Próbka możliwości pana redaktora:
Sam były premier też się zmienił przez ten czas pięciu lat: wraca do Polski w wersji Tusk 2.0. Jak cały unijny mainstream „zzieleniał”, zlewicował, dojrzał, stał się (krytykując dawnego Tuska) świadomy wyzwań klimatycznych, społecznych, migracyjnych, geopolitycznych, także zagrożeń niesionych przez internet, nowe media i technologie. W Unii nauczył się mediacji, dogadywania nawet z najtrudniejszymi oponentami. Jest szansa, że wniósłby do polskiej zaściankowej, prymitywnej, awanturniczej polityki to, czym naprawdę przejmuje się i czego szuka świat.
No cóż, ostatnia nadzieja białych tym razem wywiesiła biała flagę, nie ucywilizuje polskiego zaścianku i grajdołu, przynajmniej nie w roku 2020. Na kaganek oświaty od Tuska 2.0. przyjdzie nam jeszcze poczekać, ba, może nigdy się tego nie doczekamy. Jego światłe wizje związane z rolą klimatu (ciekawe, czy znów z perspektywą kar finansowych od instytucji unijnych jak za lata 2007-2015), nowych technologii i mediów (ciekawe, czy też zarzynanych pod śmietnikiem), wolności wypowiedzi (z kontrolami wysyłanymi na uczelnie ośmielające się pisać o przeszłości byłych prezydentów) muszą poczekać - zapewne aż społeczeństwo dojrzeje, bo dziś niegotowe, jak zwykle niedorosłe do demokracji.

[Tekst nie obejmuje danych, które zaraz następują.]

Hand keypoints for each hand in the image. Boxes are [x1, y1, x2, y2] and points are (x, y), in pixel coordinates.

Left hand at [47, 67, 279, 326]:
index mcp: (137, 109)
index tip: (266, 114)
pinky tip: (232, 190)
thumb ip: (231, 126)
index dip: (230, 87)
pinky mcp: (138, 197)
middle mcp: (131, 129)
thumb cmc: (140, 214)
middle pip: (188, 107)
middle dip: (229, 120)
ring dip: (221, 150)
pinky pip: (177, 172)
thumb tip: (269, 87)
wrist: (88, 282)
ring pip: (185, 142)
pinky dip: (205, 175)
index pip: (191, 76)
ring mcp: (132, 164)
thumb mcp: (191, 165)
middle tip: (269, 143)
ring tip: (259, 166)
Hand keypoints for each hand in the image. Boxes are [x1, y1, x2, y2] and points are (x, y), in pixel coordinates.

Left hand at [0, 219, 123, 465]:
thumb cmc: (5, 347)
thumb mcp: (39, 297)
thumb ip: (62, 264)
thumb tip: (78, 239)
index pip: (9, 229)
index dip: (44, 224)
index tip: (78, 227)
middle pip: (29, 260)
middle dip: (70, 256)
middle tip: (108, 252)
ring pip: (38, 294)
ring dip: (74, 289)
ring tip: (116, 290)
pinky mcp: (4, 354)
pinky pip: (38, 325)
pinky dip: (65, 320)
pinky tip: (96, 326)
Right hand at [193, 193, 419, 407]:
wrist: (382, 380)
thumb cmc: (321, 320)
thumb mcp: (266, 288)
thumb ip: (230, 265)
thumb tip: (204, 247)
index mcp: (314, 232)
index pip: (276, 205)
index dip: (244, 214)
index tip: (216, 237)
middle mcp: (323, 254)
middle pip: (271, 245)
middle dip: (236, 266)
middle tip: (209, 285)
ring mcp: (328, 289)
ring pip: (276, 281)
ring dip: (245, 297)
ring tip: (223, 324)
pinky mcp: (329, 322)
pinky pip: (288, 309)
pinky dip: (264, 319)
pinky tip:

Ale dość złośliwości, bo można je ciągnąć w nieskończoność. W całym tym pisanym jako życzeniowy tekście naczelnego „Polityki” warto odnotować jedną chłodną, choć ponurą dla całej opozycji refleksję co do stawki i wagi wyborów prezydenckich.
Wygrana Andrzeja Dudy (…) unieważniłaby wybory 2023 roku, bo nawet gdyby było jeszcze możliwe arytmetyczne zwycięstwo opozycji, to wobec totalnego weta prezydenta nie mogłaby ona ani odwrócić zmian narzuconych przez PiS, ani prowadzić własnych projektów. (…) Maj 2020 roku rozciągnie się politycznie przynajmniej do 2025 roku
— pisze Baczyński.
I to jest teza prawdziwa. Dzielenie skóry na niedźwiedziu byłoby czymś najgorszym z perspektywy otoczenia prezydenta Dudy (przykład Bronisława Komorowskiego i pamiętnych okładek „Polityki” - patrz niżej - wciąż jawi się jako przestroga), niemniej jednak jest w tej refleksji coś na wskroś pragmatycznego.

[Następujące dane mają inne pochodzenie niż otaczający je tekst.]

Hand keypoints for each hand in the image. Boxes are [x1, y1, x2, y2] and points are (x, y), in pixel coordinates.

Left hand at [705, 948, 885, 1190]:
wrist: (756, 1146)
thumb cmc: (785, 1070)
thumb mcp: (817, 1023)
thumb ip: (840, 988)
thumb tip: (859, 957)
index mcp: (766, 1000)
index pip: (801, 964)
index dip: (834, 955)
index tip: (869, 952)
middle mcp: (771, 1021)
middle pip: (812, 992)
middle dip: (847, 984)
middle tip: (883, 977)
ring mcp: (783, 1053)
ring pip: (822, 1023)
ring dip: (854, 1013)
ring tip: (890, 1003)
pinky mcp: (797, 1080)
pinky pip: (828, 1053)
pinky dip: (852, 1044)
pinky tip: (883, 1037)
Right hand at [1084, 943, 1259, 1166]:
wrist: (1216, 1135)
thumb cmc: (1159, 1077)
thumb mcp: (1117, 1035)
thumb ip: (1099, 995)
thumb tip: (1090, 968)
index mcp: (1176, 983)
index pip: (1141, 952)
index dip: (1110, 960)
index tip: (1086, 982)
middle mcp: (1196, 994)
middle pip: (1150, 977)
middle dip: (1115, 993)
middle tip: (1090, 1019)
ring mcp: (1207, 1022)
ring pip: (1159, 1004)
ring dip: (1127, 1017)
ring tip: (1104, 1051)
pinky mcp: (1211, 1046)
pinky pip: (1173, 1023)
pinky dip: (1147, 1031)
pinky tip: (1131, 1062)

Naczelny „Polityki” w jednym ma rację: wygrana prezydenta Dudy domknęłaby nam wszystkie nadzieje, ryzyka i obawy (w zależności od sympatii i poglądów) na możliwość politycznych turbulencji w naszym kraju, konserwując wszystkie plusy i minusy „dobrej zmiany” do roku 2025, a może i dalej, sprawiając, że wybory w roku 2023 byłyby ważne, ale nie kluczowe jak te sprzed miesiąca.

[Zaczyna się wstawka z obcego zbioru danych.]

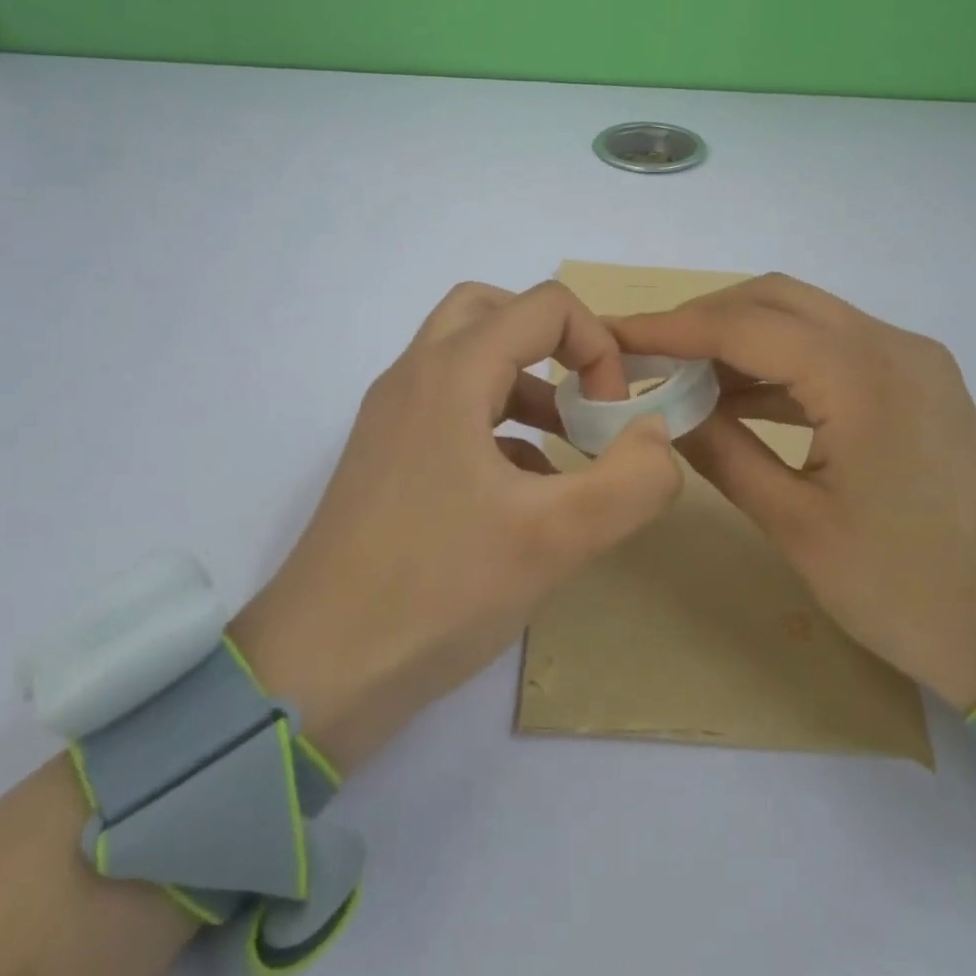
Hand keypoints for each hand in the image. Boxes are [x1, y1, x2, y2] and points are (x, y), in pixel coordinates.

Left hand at [231, 282, 682, 771]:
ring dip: (526, 385)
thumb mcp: (556, 539)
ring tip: (569, 447)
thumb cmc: (438, 590)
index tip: (611, 416)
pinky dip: (498, 426)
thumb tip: (656, 437)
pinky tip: (526, 491)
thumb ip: (632, 481)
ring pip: (468, 361)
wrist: (319, 670)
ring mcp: (392, 419)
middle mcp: (413, 378)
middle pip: (491, 311)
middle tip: (584, 397)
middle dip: (552, 343)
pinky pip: (450, 411)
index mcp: (450, 374)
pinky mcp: (386, 460)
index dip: (597, 346)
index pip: (543, 305)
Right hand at [612, 274, 975, 710]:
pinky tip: (736, 395)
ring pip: (804, 318)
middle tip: (646, 354)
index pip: (745, 325)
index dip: (671, 328)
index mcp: (862, 377)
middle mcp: (891, 345)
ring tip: (679, 374)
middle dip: (703, 318)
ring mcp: (910, 359)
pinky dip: (777, 362)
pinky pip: (831, 349)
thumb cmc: (901, 588)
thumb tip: (665, 410)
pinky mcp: (915, 381)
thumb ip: (722, 451)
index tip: (613, 334)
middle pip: (776, 299)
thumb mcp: (795, 524)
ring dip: (739, 337)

Przyjdzie nam zapewne w ciągu najbliższych tygodni i miesięcy jeszcze nie raz usłyszeć o dużej wadze nadchodzących wyborów prezydenckich. Rozstrzygną one zresztą nie tylko kształt polskiej sceny politycznej na najbliższe lata, ale mogą wysłać sygnał wszystkim ugrupowaniom opozycyjnym. Jeśli dobry wynik osiągnie Władysław Kosiniak-Kamysz, jeśli Platforma postawi na skrócenie pola walki i rezygnację z „totalnej” strategii „ulicy i zagranicy”, przechodząc do codziennych roszad parlamentarnych i taktycznych, a swoje dołoży lewica skupiona na swoich własnych priorytetach, lata 2020-2025 (a może i dalej, choć to pisanie po piasku) mogą w polskiej wewnętrznej polityce być okresem pozbawionym wstrząsów sejsmicznych i polityki radykalnej walki (z obu stron). Ze wszystkimi tego pozytywami i możliwymi zagrożeniami. Mamy na stole bardzo realny, a zarazem bardzo ciekawy kontekst, w którym mogą upłynąć nam najbliższe lata w polskiej polityce. Do czego decyzja Tuska zresztą też się przyłożyła.